The New York Times Editorial Board ran this editorial a couple of days ago. Gay Men Should Be allowed to Give Blood.
"Although the American Red Cross regularly warns that the national blood supply is too low, the Food and Drug Administration arbitrarily excludes a slice of the population from becoming a donor. Any man who has had sex with another man since 1977 is “deferred” — a euphemism for “banned ” since the deferral lasts a lifetime.
This rule dates to the mid-1980s, when H.I.V. had just emerged in this country and scientists knew little about the virus. The F.D.A. was understandably worried about protecting the blood supply. But what was reasonable 30 years ago is now unjustifiable.
Recently, a federal advisory committee recommended moving to a one-year deferral; the F.D.A. will consider that advice on Dec. 2. Even a one-year deferral would be excessive, though, because it would still exclude the majority of adult gay men.
The F.D.A. argues that deferral is necessary because men who have sex with men are, as a group, at higher risk for contracting H.I.V. and other infections transmissible by blood. It also points out that there is a lag between when someone contracts a virus and when a blood test can detect it. (All donated blood is tested before it can be released to hospitals.) But the lag time for H.I.V. is nowhere near a year. It is about two weeks using advanced techniques.

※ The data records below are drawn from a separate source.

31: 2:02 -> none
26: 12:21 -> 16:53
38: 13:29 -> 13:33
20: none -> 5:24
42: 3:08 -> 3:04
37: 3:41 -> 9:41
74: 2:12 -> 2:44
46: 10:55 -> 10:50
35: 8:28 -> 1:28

The F.D.A.’s policy is illogical on several counts. For one, it groups all gay men into one excluded category. Why should a married gay man who always uses condoms be treated the same as a single gay man who never uses them? Another group under a lifetime ban is people who have accepted money or drugs in exchange for sex since 1977, which suggests that the agency thinks gay sex carries the same health risks as prostitution. Meanwhile, a man or woman who has had heterosexual sex with an intravenous drug user, or with someone who has tested positive for H.I.V., is deferred for only a year.
Several nations, including Argentina, Australia, Hungary, Japan and Sweden, have one-year deferrals. Australia changed to a one-year policy in 2000. In 2010, a study there found “no evidence of a significantly increased risk of transfusion-transmitted” H.I.V. A more sensible strategy is used in Italy and Spain, which screen for high-risk sexual practices, like unprotected sex or sex with multiple partners, and then defer donors on a case-by-case basis.
If the F.D.A. were to follow this approach, it would need to study how best to phrase a questionnaire, though it’s clear that more individualized risk assessment can work. A study published in 2013 found that Italy’s policy did not lead to a disproportionate increase in the number of H.I.V.-positive donors.
The F.D.A.’s policy is out of step with medical research. It stigmatizes gay men and unnecessarily limits the pool of possible blood donors. The agency could make a change without compromising the blood supply." ~ The New York Times Editorial Board, November 27, 2014
I wrote on this subject before and find it incredible that this rule is in effect. Certainly there is no argument that all blood should be tested before being sent out, but to have an arbitrary law that forbids on the basis of "being gay" is just pure stupid. Sometimes it is voodoo that we do.